Mullah Mohammad Fazi
As the Taliban’s former deputy defense minister, Fazi was held at Guantanamo after being identified as an enemy combatant by the United States. Fazi is an admitted senior commander who served as chief of staff of the Taliban Army and as a commander of its 22nd Division. He’s also wanted by the United Nations on war crimes for the murder of thousands of Shiite Muslims in Afghanistan. According to documents, Fazi “wielded considerable influence throughout the northern region of Afghanistan and his influence continued after his capture.” The Taliban has used Fazi’s capture as a recruiting tool. “If released, detainee would likely rejoin the Taliban and establish ties” with other terrorist groups, the Guantanamo report says.
Mullah Khairullah Khairkhwa
Khairkhwa is the former governor of the Herat province and has close ties with Usama bin Laden and Mullah Omar.

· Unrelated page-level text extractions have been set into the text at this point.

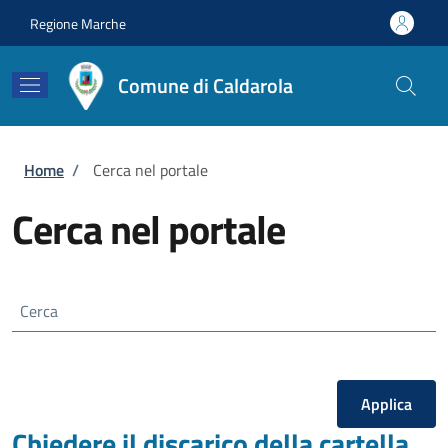
Salta al contenuto principale
Skip to footer content
Regione Marche
Comune di Caldarola
Briciole di pane
Home
/
Cerca nel portale
Cerca nel portale
Cerca
Chiedere il discarico della cartella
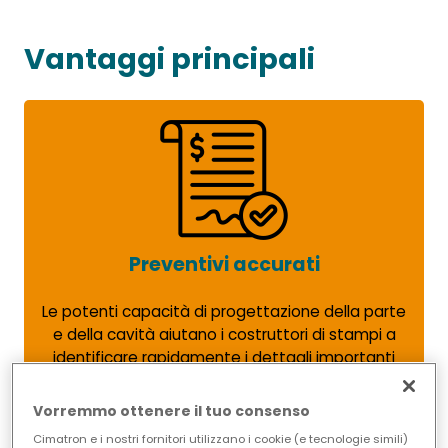
Vantaggi principali
Preventivi accurati
Le potenti capacità di progettazione della parte
e della cavità aiutano i costruttori di stampi a
identificare rapidamente i dettagli importanti
che influenzano l'esecuzione dei lavori. Gli
specialisti di stampi possono ottenere una
Vorremmo ottenere il tuo consenso
comprensione dettagliata di tutti i componenti
Cimatron e i nostri fornitori utilizzano i cookie (e tecnologie simili)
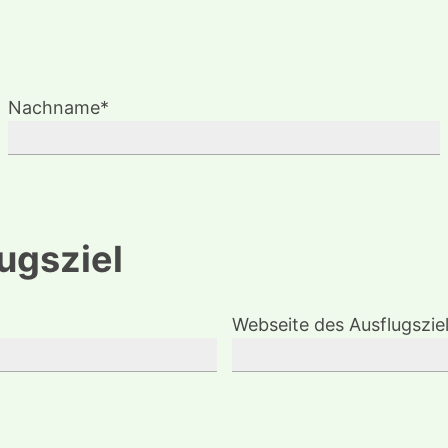
Nachname*
ugsziel
Webseite des Ausflugszie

According to the Joint Task Force Guantanamo file, Khairkhwa “represented the Taliban during meetings with Iranian officials seeking to support hostilities against US and coalition forces.” Khairkhwa and his deputies are suspected of being associated with an extremist military training camp run by the Al Qaeda commander Abu Musab al Zarqawi, who was killed in 2006. U.S. authorities have also accused Khairkhwa of becoming a powerful opium trafficker.
Mohammad Nabi Omari
As a senior Taliban leader, Nabi Omari has held multiple leadership roles in various terror-related groups. Pre-9/11, Nabi, who is estimated to be in his mid-40s, worked border security for the Taliban – a position that gave him “access to senior Taliban commander and leader of the Haqqani Network, Jalaluddin Haqqani,” according to the JTF-GTMO report. Born in the Khowst Province of Afghanistan, Nabi Omari and his family were forced to resettle as refugees though In Miram Shah, Pakistan after the Soviet Union’s occupation in Afghanistan. In the late 1980s, Nabi Omari returned to Afghanistan where he fought with the mujahideen against the Soviets. During the early 1990s, he ping-ponged between Taliban-related positions and others, including a stint as a used car salesman. In August 2002, Nabi reportedly helped two al Qaeda operatives smuggle missiles in Pakistan. The weapons were smuggled in pieces and the plan was to reassemble the missiles once all of the pieces had been brought across. Nabi was caught in September 2002 and eventually moved to Guantanamo.